PETUNJUK:
• A. Tuliskan ulang bagian kutipan antara "Selasa, 11 Agustus" dan "Kristen dalam Pendidikan.", termasuk kedua batasnya, lalu ubah "Kristen" menjadi "Nasrani".
• B. Nyatakan apakah tiap pernyataan berikut sesuai dengan kutipan. Jawab ya atau tidak dan sertakan kata-kata penentu dari kutipan. (i) Buku itu diluncurkan di Gedung Muhammadiyah Jakarta. (ii) Suyanto menjabat sebagai Menteri Pendidikan Nasional. (iii) Buku itu diterbitkan oleh Kompas.

---------- KUTIPAN

Kamis, 13 Agustus 2009

" Sekolah Muhammadiyah Menerima Murid Kristen "


Selasa, 11 Agustus 2009 02:44 WIB
JAKARTA, KOMPAS.com - Aksi teror tidak hanya mengguncang tata keamanan
nasional, tapi juga wajah Islam ikut terbawa. Pelaku teror yang
mengatasnamakan Islam cukup mengundang reaksi dari banyak pihak. Di tengah
situasi demikian, saat proses hukum pascapeledakan bom Mega Kuningan masih
berlangsung, duet intelektual Muhammadiyah menerbitkan buku Kristen
Muhammadiyah Konvergensi Muslim dan Kristen dalam Pendidikan.



"Kelahirannya sangat tepat, soalnya ekstremisme dan terorisme sedang
berkembang. Itu merupakan bentuk intolerisme, " komentar Suyanto, Dirjen
Manajemen Pendidikan Dasar dan Menengah Departemen Pendidikan Nasional,
dalam peluncuran buku terbitan Al-Wasat Publishing House di Gedung
Muhammadiyah Jakarta, Senin (10/8).

--------------------
---------- CUPLIKAN DATA

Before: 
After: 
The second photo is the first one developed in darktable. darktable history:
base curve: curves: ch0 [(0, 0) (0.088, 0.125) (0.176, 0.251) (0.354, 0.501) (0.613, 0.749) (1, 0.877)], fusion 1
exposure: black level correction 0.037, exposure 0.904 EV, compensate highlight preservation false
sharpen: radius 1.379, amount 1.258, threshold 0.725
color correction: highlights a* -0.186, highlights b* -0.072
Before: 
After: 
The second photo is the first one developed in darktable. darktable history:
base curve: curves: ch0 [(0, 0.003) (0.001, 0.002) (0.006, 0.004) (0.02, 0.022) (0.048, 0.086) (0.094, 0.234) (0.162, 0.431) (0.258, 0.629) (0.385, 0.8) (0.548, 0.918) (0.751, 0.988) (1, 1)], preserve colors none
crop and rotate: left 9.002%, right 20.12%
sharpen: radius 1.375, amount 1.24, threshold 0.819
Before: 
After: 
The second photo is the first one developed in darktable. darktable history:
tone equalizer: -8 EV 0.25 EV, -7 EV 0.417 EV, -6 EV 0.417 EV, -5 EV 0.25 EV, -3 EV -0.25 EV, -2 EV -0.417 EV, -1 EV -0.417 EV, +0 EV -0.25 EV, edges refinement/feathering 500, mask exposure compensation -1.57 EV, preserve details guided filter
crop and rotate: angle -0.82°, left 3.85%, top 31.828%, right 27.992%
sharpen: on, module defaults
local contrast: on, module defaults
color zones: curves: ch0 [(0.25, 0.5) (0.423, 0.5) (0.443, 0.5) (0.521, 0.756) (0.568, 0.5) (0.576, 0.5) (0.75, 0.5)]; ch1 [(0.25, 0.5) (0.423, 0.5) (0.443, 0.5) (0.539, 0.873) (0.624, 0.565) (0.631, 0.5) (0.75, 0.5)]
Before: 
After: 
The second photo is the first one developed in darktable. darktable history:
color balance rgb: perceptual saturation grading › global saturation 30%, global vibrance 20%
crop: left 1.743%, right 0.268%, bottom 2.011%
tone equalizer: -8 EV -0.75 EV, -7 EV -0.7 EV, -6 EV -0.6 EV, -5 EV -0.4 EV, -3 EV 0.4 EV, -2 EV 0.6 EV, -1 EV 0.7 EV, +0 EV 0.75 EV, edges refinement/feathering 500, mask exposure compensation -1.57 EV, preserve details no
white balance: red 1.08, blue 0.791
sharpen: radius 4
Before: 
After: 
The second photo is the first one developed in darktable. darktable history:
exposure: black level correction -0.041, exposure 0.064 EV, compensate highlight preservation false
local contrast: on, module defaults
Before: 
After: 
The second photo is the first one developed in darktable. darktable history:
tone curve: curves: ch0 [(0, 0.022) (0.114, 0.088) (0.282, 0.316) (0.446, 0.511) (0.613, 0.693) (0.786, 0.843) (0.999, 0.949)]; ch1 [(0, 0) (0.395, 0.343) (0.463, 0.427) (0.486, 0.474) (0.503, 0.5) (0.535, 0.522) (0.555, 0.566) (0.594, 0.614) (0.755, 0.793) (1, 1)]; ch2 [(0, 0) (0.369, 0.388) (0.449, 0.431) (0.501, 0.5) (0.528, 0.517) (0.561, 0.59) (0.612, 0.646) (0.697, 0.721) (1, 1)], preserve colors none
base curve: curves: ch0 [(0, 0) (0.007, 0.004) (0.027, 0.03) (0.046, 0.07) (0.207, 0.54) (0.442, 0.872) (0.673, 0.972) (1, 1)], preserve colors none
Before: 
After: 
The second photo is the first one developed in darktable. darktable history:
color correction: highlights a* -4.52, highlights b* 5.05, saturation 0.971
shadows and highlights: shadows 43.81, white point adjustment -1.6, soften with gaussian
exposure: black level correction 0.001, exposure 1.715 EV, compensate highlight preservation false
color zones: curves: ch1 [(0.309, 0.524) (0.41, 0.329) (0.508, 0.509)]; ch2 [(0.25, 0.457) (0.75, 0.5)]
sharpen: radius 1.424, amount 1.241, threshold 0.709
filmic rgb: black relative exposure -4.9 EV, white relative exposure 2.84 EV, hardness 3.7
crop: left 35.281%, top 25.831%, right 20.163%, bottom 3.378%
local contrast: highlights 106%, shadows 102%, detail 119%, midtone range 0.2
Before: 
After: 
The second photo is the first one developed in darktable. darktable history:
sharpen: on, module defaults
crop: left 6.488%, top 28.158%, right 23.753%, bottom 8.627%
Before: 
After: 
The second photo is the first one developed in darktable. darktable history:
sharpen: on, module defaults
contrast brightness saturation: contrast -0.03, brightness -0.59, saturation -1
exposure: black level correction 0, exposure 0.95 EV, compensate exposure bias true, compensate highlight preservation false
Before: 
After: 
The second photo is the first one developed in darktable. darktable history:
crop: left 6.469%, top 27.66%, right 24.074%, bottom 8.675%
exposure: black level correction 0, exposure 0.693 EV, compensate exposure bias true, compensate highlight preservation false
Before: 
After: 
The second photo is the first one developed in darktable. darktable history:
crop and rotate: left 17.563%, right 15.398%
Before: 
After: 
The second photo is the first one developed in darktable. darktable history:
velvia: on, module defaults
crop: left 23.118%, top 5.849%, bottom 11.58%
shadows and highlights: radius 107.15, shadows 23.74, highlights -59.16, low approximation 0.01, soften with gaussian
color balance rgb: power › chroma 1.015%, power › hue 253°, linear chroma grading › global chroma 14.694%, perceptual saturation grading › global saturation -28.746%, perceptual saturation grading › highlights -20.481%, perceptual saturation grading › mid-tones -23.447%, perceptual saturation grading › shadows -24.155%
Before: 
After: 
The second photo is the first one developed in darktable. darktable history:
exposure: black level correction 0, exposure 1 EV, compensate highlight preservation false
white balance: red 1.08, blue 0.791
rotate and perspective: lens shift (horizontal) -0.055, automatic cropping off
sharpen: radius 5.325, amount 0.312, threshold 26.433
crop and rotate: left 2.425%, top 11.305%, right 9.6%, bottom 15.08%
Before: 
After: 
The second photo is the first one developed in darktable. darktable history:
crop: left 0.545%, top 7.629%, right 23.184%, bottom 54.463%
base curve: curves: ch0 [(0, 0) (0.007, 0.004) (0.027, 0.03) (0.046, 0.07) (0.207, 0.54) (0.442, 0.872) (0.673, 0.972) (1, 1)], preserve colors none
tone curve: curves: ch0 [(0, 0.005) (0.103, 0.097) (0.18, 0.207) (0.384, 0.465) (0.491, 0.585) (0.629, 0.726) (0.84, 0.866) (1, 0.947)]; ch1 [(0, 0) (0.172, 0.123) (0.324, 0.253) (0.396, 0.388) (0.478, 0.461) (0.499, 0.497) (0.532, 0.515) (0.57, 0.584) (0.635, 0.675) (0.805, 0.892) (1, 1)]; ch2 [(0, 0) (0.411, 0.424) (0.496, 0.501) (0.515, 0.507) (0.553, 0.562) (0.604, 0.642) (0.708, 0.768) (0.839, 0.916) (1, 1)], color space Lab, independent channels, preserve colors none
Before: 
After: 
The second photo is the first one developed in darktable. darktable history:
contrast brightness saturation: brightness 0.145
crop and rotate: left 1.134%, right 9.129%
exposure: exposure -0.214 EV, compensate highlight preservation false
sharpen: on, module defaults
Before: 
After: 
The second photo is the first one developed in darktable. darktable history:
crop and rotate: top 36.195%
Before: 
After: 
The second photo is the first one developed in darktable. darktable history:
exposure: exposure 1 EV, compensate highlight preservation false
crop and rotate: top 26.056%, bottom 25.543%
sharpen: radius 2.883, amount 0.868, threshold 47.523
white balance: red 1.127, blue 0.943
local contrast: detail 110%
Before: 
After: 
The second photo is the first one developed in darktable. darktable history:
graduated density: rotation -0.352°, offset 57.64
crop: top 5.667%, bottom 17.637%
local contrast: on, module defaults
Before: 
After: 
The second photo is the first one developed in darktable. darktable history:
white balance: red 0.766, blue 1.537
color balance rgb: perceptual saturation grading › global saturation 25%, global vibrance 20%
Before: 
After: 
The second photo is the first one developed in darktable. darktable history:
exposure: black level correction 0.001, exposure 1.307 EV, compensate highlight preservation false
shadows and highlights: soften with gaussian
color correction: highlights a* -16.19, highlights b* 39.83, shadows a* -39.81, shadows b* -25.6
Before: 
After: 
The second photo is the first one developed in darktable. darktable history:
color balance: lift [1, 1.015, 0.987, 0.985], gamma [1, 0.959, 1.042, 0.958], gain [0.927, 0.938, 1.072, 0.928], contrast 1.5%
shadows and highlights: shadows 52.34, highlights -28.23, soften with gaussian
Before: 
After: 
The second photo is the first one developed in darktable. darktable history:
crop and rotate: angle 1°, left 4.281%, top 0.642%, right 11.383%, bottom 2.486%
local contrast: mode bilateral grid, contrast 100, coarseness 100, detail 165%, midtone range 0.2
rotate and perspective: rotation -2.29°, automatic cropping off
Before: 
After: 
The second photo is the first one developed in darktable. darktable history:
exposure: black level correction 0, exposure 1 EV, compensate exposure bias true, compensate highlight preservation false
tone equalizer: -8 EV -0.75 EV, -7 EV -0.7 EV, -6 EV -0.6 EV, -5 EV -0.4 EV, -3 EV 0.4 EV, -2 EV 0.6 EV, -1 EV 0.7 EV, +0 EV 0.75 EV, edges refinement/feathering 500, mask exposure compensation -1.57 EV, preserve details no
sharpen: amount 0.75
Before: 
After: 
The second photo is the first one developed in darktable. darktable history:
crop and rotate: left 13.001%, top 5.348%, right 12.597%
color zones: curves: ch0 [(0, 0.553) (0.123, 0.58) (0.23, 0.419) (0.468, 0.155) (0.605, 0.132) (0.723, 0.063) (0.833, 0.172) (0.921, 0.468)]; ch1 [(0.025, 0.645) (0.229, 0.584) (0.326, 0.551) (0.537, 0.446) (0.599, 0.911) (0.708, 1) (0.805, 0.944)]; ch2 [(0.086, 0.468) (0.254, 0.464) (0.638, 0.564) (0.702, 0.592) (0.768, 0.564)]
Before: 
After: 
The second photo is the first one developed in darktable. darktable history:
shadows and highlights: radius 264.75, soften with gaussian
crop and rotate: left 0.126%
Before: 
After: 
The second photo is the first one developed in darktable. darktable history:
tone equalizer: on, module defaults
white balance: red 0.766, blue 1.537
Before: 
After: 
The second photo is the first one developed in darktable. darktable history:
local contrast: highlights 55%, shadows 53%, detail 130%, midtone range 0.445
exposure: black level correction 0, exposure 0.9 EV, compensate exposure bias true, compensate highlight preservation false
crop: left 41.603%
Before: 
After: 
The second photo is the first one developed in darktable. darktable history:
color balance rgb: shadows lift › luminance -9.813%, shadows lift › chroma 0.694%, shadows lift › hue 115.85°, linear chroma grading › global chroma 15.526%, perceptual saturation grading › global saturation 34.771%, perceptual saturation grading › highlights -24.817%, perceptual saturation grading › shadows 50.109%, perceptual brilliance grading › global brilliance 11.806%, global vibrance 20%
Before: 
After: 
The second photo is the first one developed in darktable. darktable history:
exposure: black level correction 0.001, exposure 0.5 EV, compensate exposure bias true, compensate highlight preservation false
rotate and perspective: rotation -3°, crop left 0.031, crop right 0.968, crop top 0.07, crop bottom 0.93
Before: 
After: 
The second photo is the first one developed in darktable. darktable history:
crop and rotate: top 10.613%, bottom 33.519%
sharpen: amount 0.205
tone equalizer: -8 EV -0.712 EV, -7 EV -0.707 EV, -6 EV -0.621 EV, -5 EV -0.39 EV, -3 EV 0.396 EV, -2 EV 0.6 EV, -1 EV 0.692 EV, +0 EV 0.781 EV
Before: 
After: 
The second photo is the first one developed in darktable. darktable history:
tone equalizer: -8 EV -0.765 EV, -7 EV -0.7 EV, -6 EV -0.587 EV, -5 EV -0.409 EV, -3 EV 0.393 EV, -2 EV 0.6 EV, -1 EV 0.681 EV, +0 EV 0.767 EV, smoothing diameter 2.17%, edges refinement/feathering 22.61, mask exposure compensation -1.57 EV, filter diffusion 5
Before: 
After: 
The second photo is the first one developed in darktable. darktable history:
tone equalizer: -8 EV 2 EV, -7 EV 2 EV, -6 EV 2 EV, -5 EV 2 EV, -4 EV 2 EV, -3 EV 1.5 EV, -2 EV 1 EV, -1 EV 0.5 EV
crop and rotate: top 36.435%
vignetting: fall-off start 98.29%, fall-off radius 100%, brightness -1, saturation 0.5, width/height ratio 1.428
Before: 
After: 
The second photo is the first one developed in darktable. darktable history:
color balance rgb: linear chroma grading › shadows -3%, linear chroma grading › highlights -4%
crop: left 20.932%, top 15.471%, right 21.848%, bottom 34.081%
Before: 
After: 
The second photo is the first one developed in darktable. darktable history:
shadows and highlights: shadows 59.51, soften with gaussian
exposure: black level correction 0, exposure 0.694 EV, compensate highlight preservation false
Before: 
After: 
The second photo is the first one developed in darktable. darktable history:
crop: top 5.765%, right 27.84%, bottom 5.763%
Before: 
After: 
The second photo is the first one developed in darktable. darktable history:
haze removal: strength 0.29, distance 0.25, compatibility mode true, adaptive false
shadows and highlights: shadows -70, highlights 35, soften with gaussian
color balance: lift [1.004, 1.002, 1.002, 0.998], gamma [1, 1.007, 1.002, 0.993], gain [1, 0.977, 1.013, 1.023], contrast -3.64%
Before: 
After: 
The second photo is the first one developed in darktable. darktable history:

--------------------

DAFTAR JAWABAN:
• A.
Selasa, 11 Agustus 2009 02:44 WIB
JAKARTA, KOMPAS.com - Aksi teror tidak hanya mengguncang tata keamanan
nasional, tapi juga wajah Islam ikut terbawa. Pelaku teror yang
mengatasnamakan Islam cukup mengundang reaksi dari banyak pihak. Di tengah
situasi demikian, saat proses hukum pascapeledakan bom Mega Kuningan masih
berlangsung, duet intelektual Muhammadiyah menerbitkan buku Nasrani
Muhammadiyah Konvergensi Muslim dan Nasrani dalam Pendidikan.

• B.
(i) Ya: "dalam peluncuran buku terbitan Al-Wasat Publishing House di Gedung Muhammadiyah Jakarta"
(ii) Tidak: "Suyanto, Dirjen Manajemen Pendidikan Dasar dan Menengah Departemen Pendidikan Nasional"
(iii) Tidak: "buku terbitan Al-Wasat Publishing House"